Jensen Huang is all set to make history on the floor of the SAP Center in San Jose on Monday to deliver his keynote across 30k attendees from 190 countries.
It’s no longer a tech conference but a coronation.
Huang’s presentation covers NVIDIA’s push into AI inference, with new chips and software for autonomous agents. That matters. NVIDIA already commands an estimated 80% of the AI training market share. Inference is the next frontier, and as of now, Google, Amazon, and others are competing rigorously with custom chips. Huang wants that territory too.
He promised “a chip that will surprise the world” and teased “a few new chips the world has never seen before.” Bold word- but they better deliver.
GTC 2026 is where NVIDIA officially kicks off its Vera Rubin platform, replacing Blackwell and Blackwell Ultra. On the software side, NVIDIA is expected to unveil NemoClaw, an open-source platform for enterprise AI agents that offers businesses the right structure to build and deploy AI software.
Then there’s Groq.
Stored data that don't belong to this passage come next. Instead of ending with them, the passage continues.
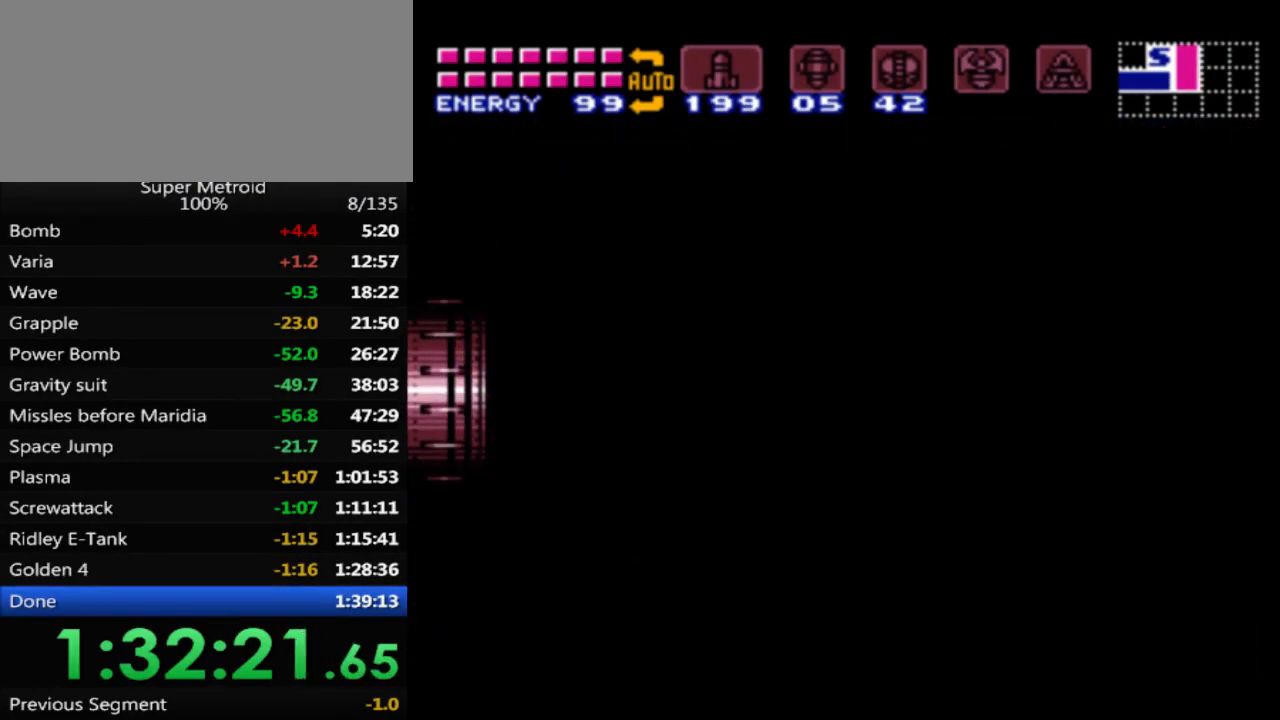
{"buttons": ["B", "DPAD_LEFT"], "events": []}
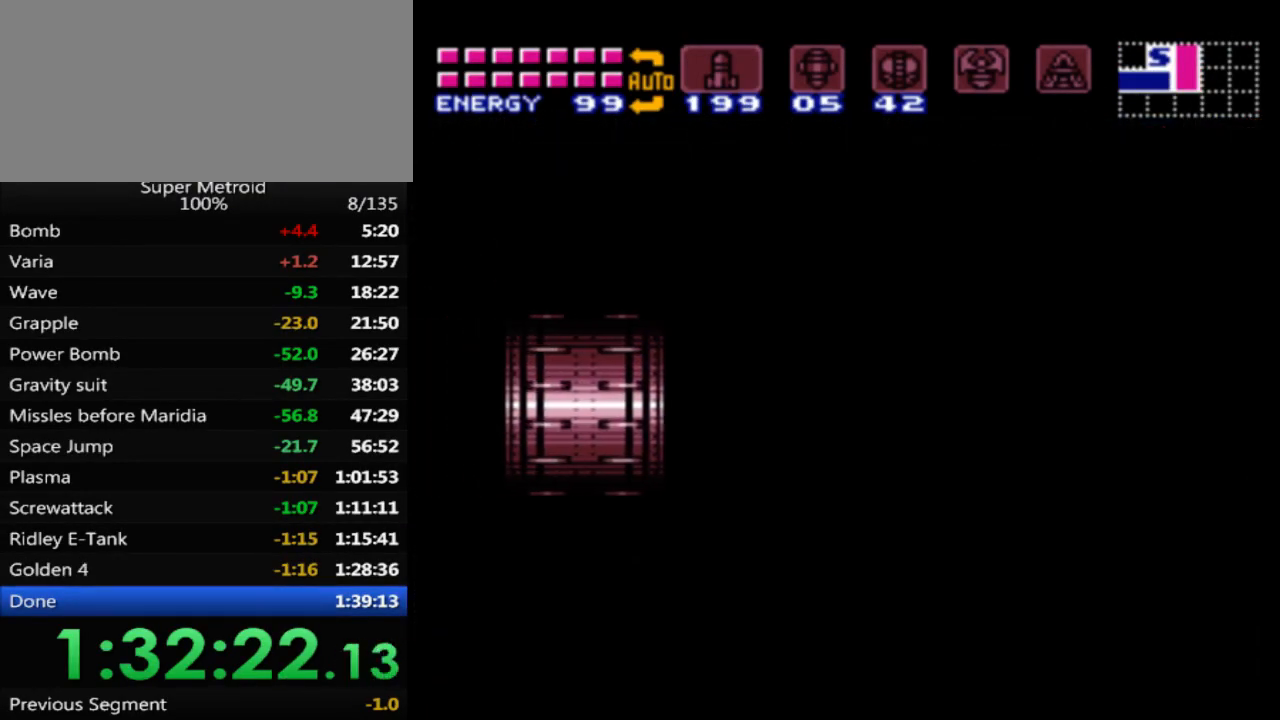
{"buttons": ["B", "DPAD_LEFT"], "events": []}
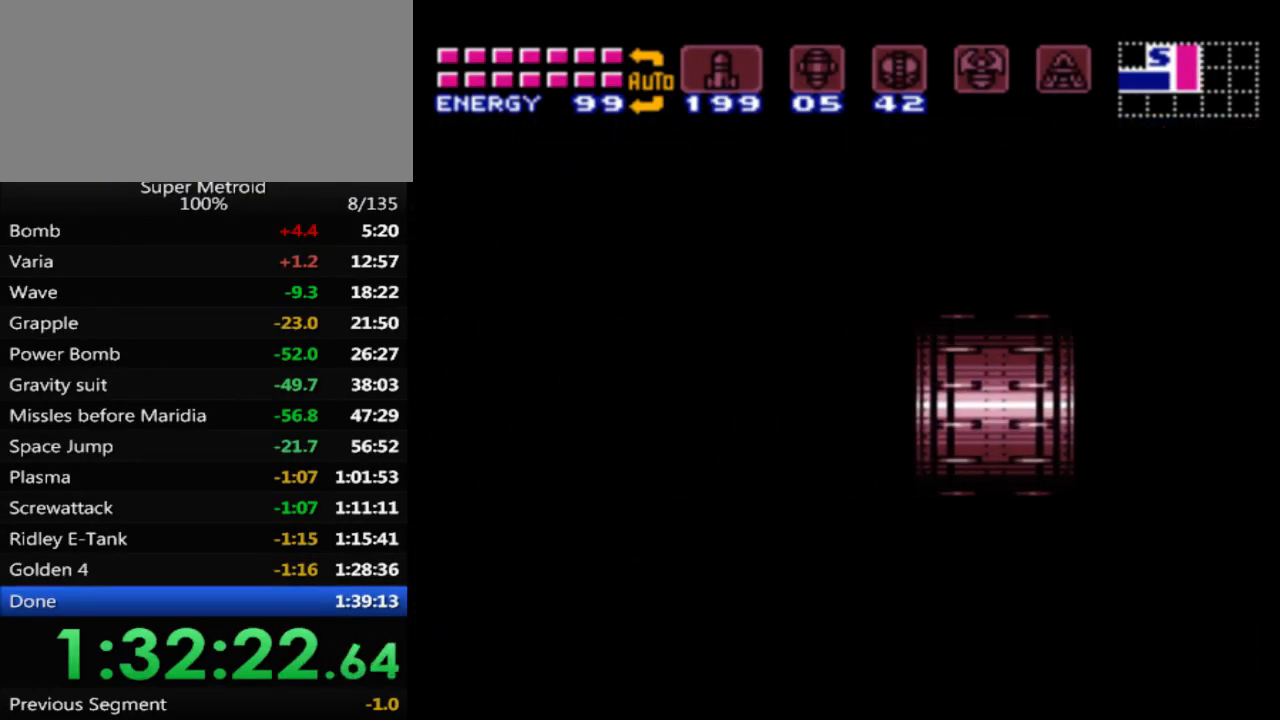
{"buttons": ["B", "DPAD_LEFT"], "events": []}
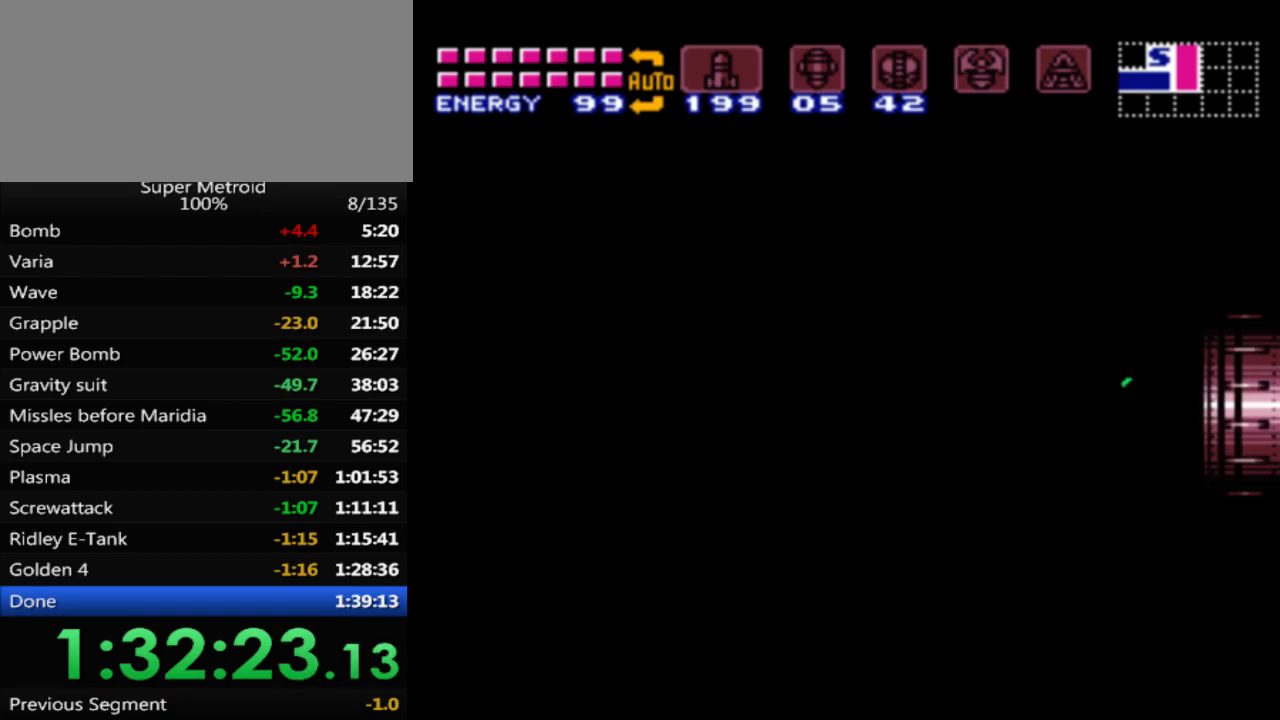
{"buttons": ["B", "DPAD_LEFT"], "events": []}
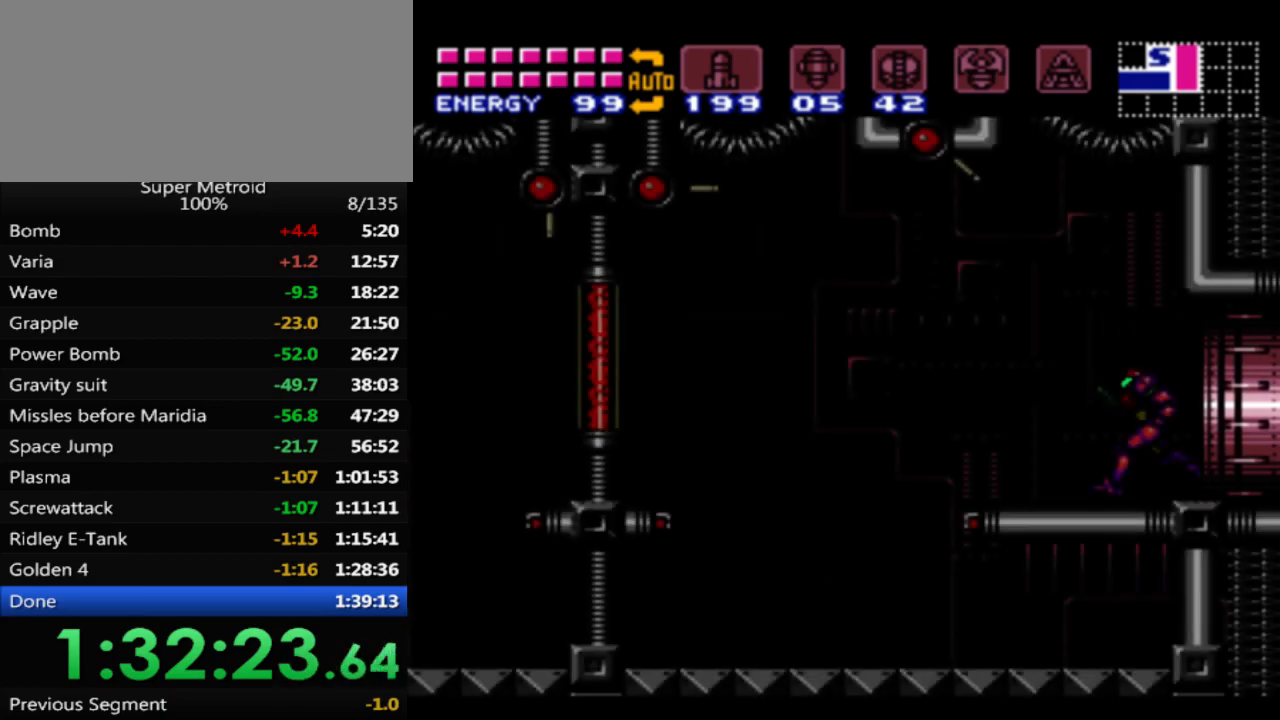
{"buttons": ["B", "DPAD_LEFT"], "events": [[233, "A", "down"], [383, "A", "up"]]}
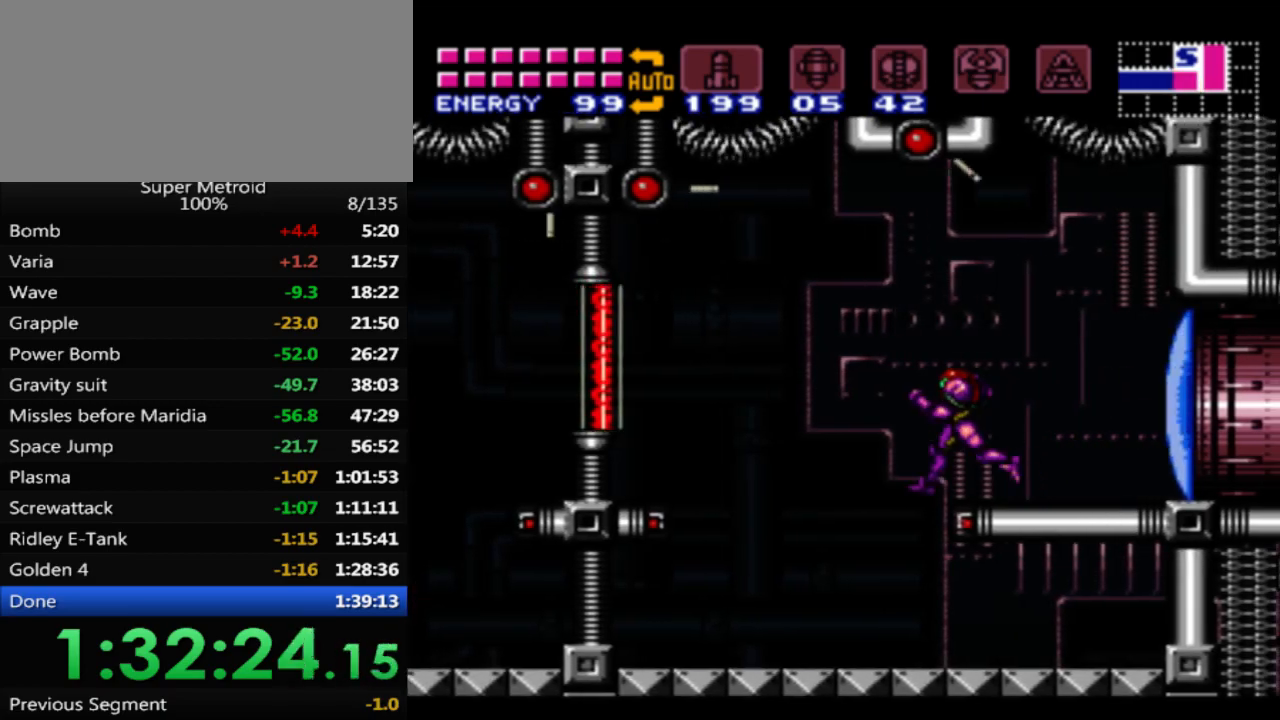
{"buttons": ["DPAD_RIGHT"], "events": [[117, "A", "down"], [250, "A", "up"], [283, "DPAD_LEFT", "up"], [333, "B", "up"], [367, "DPAD_RIGHT", "down"]]}
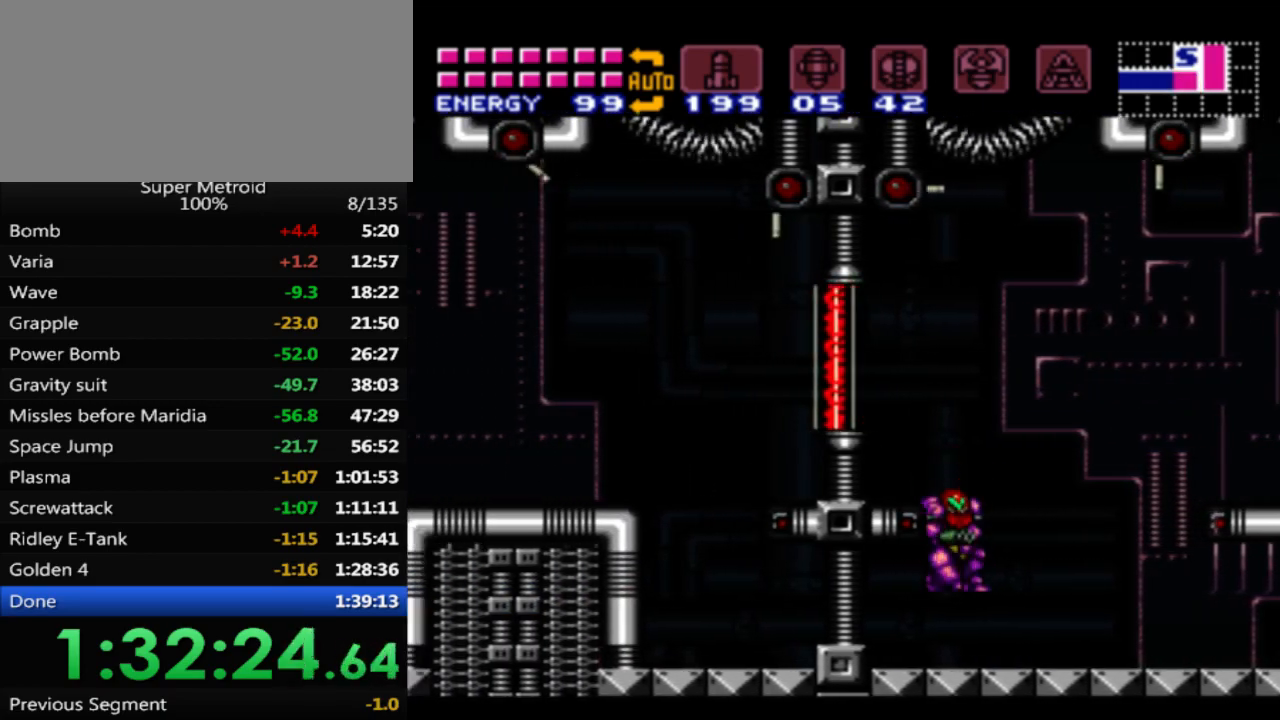
{"buttons": ["DPAD_LEFT"], "events": [[133, "DPAD_RIGHT", "up"], [200, "A", "down"], [200, "DPAD_LEFT", "down"], [450, "A", "up"]]}
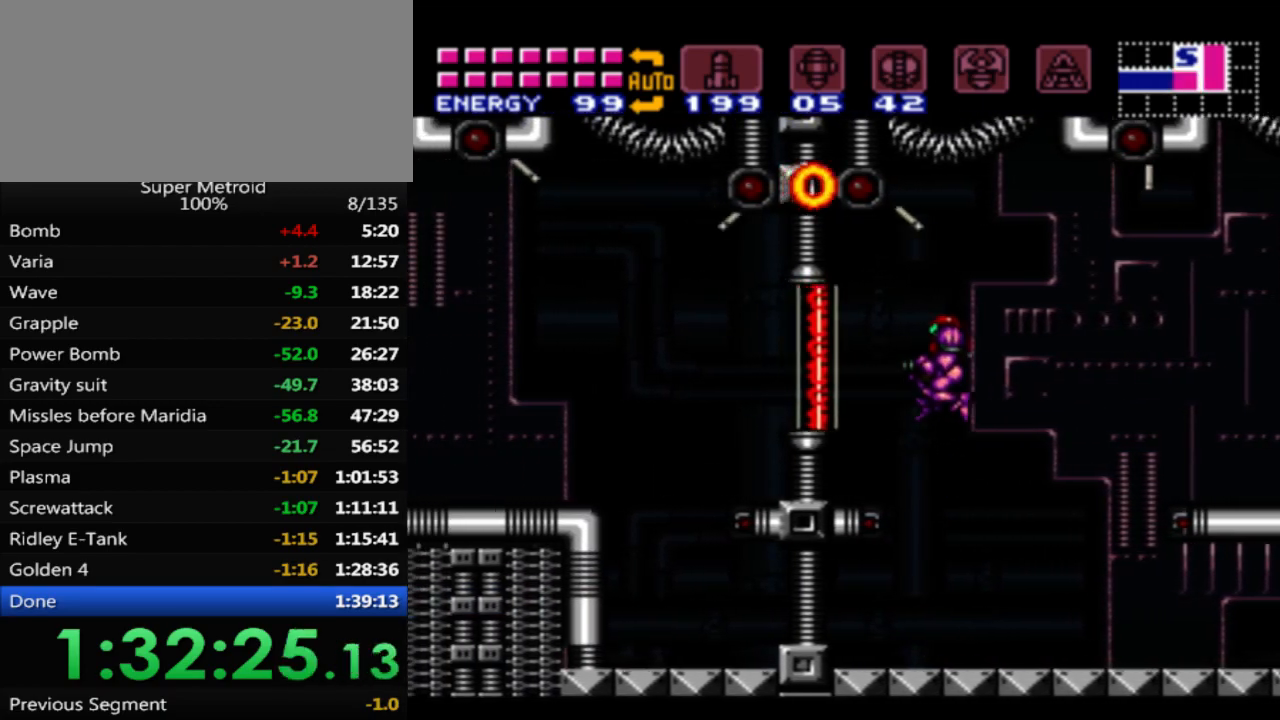
{"buttons": ["L1", "DPAD_DOWN"], "events": [[350, "DPAD_LEFT", "up"], [417, "DPAD_DOWN", "down"], [467, "L1", "down"]]}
It’s the first major showcase since NVIDIA’s $20 billion licensing deal with the inference company in late 2025. Everyone wants to know how that integration actually works.
The broader picture is straightforward. NVIDIA is just selling chips, but it’s not merely that. It’s selling the whole stack: hardware, software, models, infrastructure. The company’s announcements today will influence technology roadmaps across the global semiconductor and server supply chains.
No other company in AI has that kind of reach right now. That’s the real story from San Jose.